* YOUR TASK: In the forum post about bootstrapping the first cluster node, copy word for word the passage between "When I run systemctl status" and "vendor preset: disabled)", inclusive.

* DOCUMENT:
Unable to bootstrap the 1st node

Hi percona community,
I have 3 nodes with percona xtraDB cluster installed on all of them.I am trying to configure the xtraDB cluster and when I run systemctl start mysql@bootstrap.service I get the following error:
Job for mysql@bootstrap.service failed because a timeout was exceeded.
See “systemctl status mysql@bootstrap.service” and “journalctl -xe” for details.

When I run systemctl status mysql@bootstrap.service this is what I get:

[mysqluser@prod-mysql-node01 ~]$ systemctl status mysql@bootstrap.service
● mysql@bootstrap.service - Percona XtraDB Cluster with config /etc/sysconfig/mysql.bootstrap
Loaded: loaded (/usr/lib/systemd/system/mysql@.service; disabled; vendor preset: disabled)

(Dataset records)
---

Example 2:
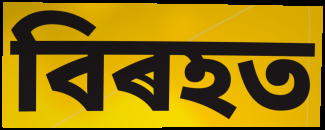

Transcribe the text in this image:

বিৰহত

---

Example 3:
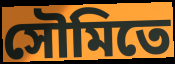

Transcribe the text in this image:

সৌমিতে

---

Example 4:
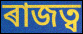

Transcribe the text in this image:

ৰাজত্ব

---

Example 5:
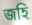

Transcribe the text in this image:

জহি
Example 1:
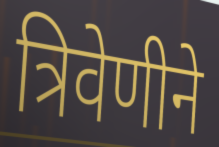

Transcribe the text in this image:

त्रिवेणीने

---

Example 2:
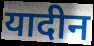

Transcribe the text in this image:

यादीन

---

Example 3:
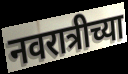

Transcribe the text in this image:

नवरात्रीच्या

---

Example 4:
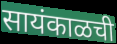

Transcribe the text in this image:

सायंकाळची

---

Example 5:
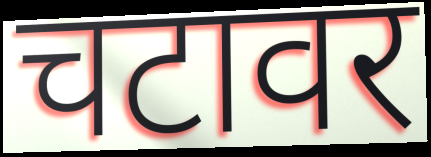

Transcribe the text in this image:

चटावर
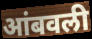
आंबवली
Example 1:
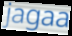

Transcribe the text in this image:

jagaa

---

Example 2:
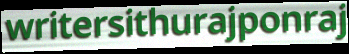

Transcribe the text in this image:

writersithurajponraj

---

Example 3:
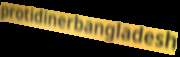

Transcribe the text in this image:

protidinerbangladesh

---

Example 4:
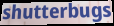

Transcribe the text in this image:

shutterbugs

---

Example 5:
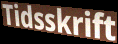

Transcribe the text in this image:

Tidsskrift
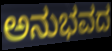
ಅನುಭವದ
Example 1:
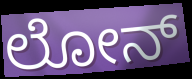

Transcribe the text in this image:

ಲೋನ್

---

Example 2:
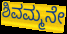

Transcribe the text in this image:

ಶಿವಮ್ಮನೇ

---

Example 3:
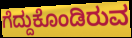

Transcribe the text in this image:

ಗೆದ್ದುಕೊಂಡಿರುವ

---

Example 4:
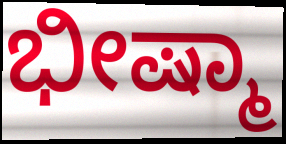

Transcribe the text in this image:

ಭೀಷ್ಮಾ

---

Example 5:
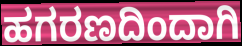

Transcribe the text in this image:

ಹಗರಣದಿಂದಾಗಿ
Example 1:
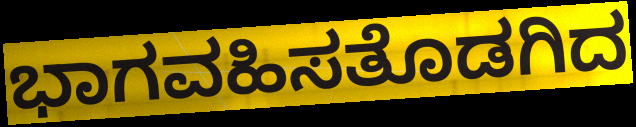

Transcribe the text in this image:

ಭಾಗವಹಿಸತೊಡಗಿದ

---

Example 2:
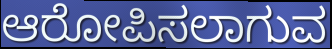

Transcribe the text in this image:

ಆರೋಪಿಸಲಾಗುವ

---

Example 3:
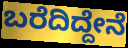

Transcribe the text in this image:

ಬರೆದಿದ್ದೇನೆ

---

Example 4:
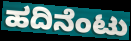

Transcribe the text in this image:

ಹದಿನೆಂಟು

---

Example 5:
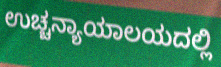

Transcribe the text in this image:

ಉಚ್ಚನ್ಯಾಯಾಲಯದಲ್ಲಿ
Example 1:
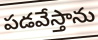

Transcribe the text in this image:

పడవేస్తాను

* TASK SOLUTION:
When I run systemctl status mysql@bootstrap.service this is what I get:

[mysqluser@prod-mysql-node01 ~]$ systemctl status mysql@bootstrap.service
● mysql@bootstrap.service - Percona XtraDB Cluster with config /etc/sysconfig/mysql.bootstrap
Loaded: loaded (/usr/lib/systemd/system/mysql@.service; disabled; vendor preset: disabled)